| ASSIGNMENT |
Reproduce the material below only from the line with "# springboot-travis-codacy" to the line with "Here's a simple", both included, keeping each line exact and dropping the pictures.

| DATASET |
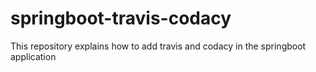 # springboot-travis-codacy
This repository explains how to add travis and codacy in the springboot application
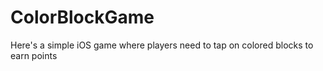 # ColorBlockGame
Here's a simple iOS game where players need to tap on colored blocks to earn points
---
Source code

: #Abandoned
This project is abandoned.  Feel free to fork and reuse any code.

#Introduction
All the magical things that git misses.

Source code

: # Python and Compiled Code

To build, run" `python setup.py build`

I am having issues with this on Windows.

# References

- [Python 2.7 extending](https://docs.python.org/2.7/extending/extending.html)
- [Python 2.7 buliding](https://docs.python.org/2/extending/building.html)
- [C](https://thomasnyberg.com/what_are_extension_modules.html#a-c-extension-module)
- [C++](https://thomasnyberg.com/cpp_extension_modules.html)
--
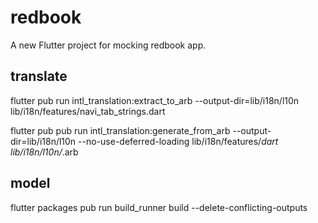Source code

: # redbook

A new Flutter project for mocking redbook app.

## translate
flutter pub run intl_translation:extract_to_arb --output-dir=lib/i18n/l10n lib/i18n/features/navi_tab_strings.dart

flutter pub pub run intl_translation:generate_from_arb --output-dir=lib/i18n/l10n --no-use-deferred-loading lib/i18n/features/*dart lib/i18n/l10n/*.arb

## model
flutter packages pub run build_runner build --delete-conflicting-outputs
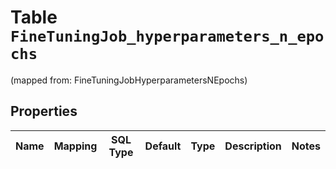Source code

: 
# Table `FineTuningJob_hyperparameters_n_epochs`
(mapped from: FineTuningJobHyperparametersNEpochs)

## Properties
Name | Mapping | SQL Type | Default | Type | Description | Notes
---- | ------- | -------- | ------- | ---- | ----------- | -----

| TASK ANSWER |
 # springboot-travis-codacy
This repository explains how to add travis and codacy in the springboot application
 # ColorBlockGame
Here's a simple iOS game where players need to tap on colored blocks to earn points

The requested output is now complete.